Before talking about actor groups, we need to consider another vital topic: scaling.
Scaling is helpful both to increase throughput of a system and reduce latency.
Two known ways to do scaling are pipelining and sharding.
Pipelining implies dividing the system into several sequential parts. Thus, instead of doing all work in one actor, different actors do the work in parts.
Pipelining increases minimal possible latency because of overhead costs but can reduce maximal latency because of parallel execution of different parts. Throughput is the minimum of parts' throughputs. However, total throughput increases because every actor in the pipeline does less work.
Usually, it's not necessary to think about pipelining because well-designed systems are already divided into multiple actors according to their responsibilities, not because of performance requirements.
Sharding implies multiple running actors with the same, possible parameterized, code and responsibility.
Sharding requires some work to route messages to the corresponding shard. Thus, throughput is increased sublinearly. Similarly to pipelining, maximal latency is reduced because arrival messages see ahead of themself fewer messages.
Actor groups in
elfo are a solution for the sharding problem. Each actor has some actor key, a unique label inside a group, that can be used for routing purposes.

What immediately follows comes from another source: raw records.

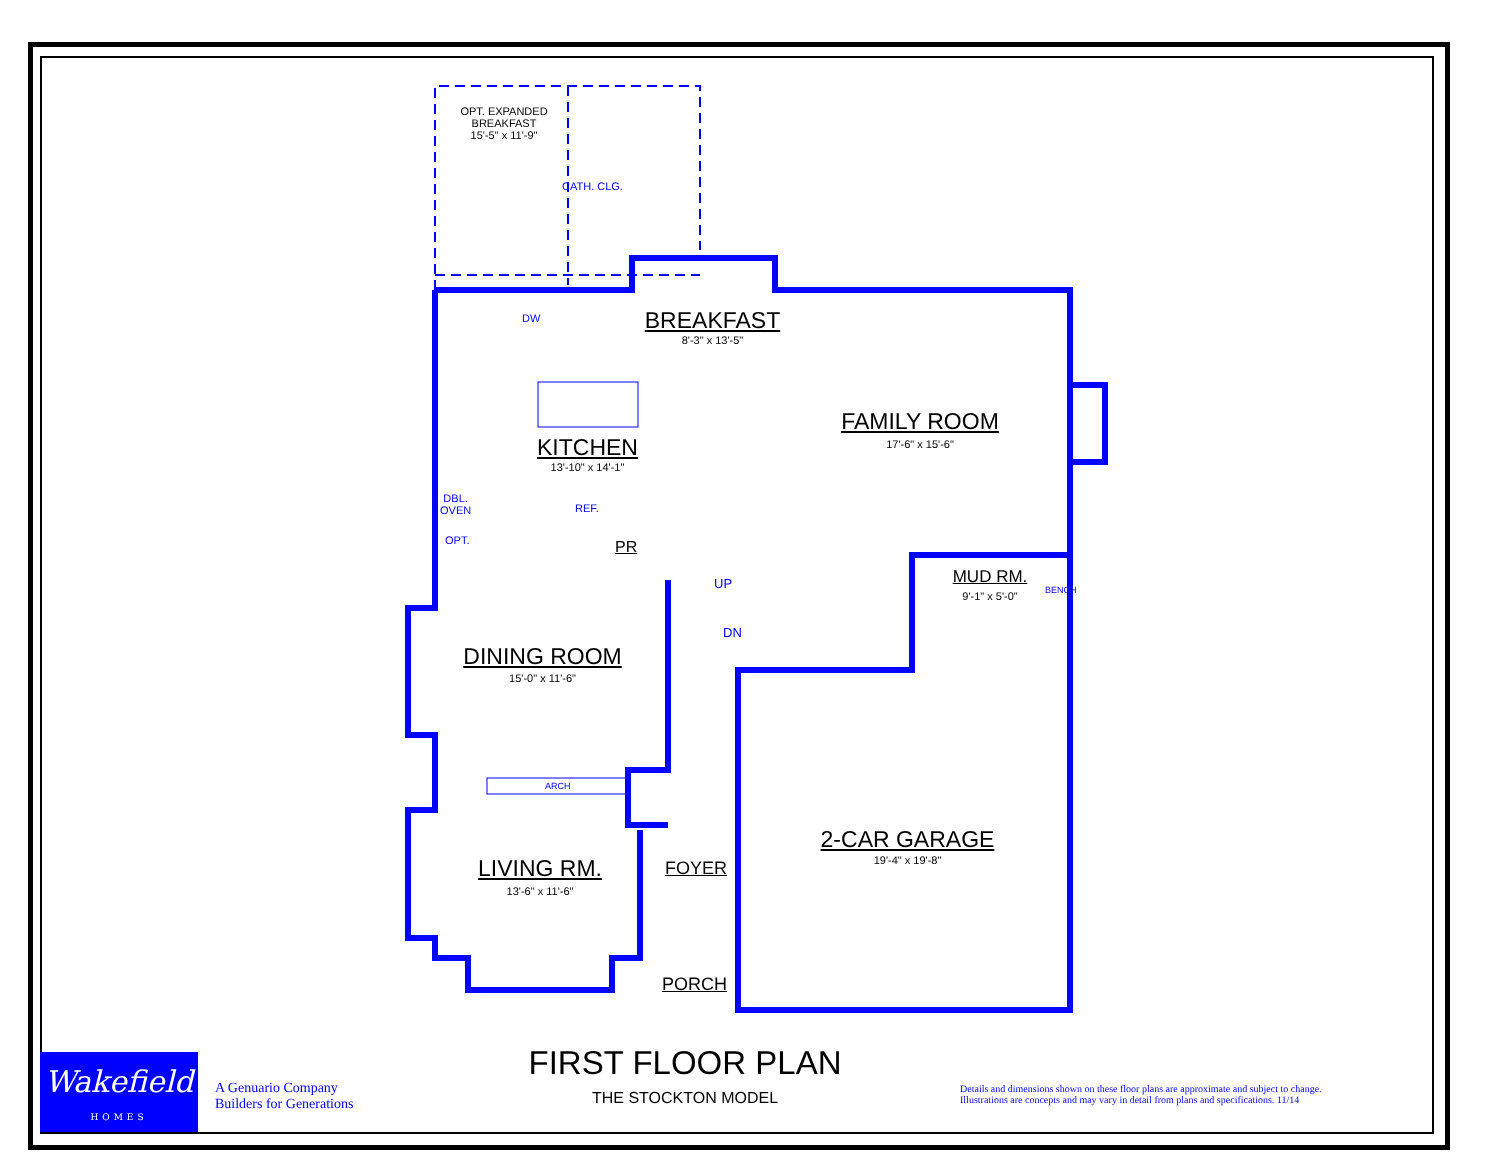OPT. EXPANDED
BREAKFAST
15'-5" x 11'-9"
CATH. CLG.
BREAKFAST
8'-3" x 13'-5"
DW
FAMILY ROOM
17'-6" x 15'-6"
KITCHEN
13'-10" x 14'-1"
REF.
DBL.
OVEN
OPT. PR
UP
DN
MUD RM.
9'-1" x 5'-0" BENCH
DINING ROOM
15'-0" x 11'-6"
ARCH
2-CAR GARAGE
19'-4" x 19'-8"
LIVING RM.
13'-6" x 11'-6"
FOYER
PORCH
Wakefield
HOMES
A Genuario Company
Builders for Generations
FIRST FLOOR PLAN
THE STOCKTON MODEL
Details and dimensions shown on these floor plans are approximate and subject to change.
Illustrations are concepts and may vary in detail from plans and specifications. 11/14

The group's router is not an actor but some shared code that's executed on sending side to determine which actor should receive a message. Usually, routers are stateless; thus, this approach is more performant and scalable than routers implemented as separate actors.
elfo doesn't support running actors without actor groups. Instead, it's ok to use groups with only one actor inside if it's meaningless to do sharding for now.
Note that actor keys can be arbitrary structures, not mandatory strings.
See the next chapter to get more details about routing.
TODO: move to the first usage.
It's useful to know the term stability. Stable systems are restricted only by input rate and don't have 100% utilization. We usually want to minimize latency in such systems while keeping throughput higher than real-life requirements. Most of systems are supposed to be stable and have predictable latency. Unstable systems have 100% utilization and reach their throughput. For instance, ETL systems.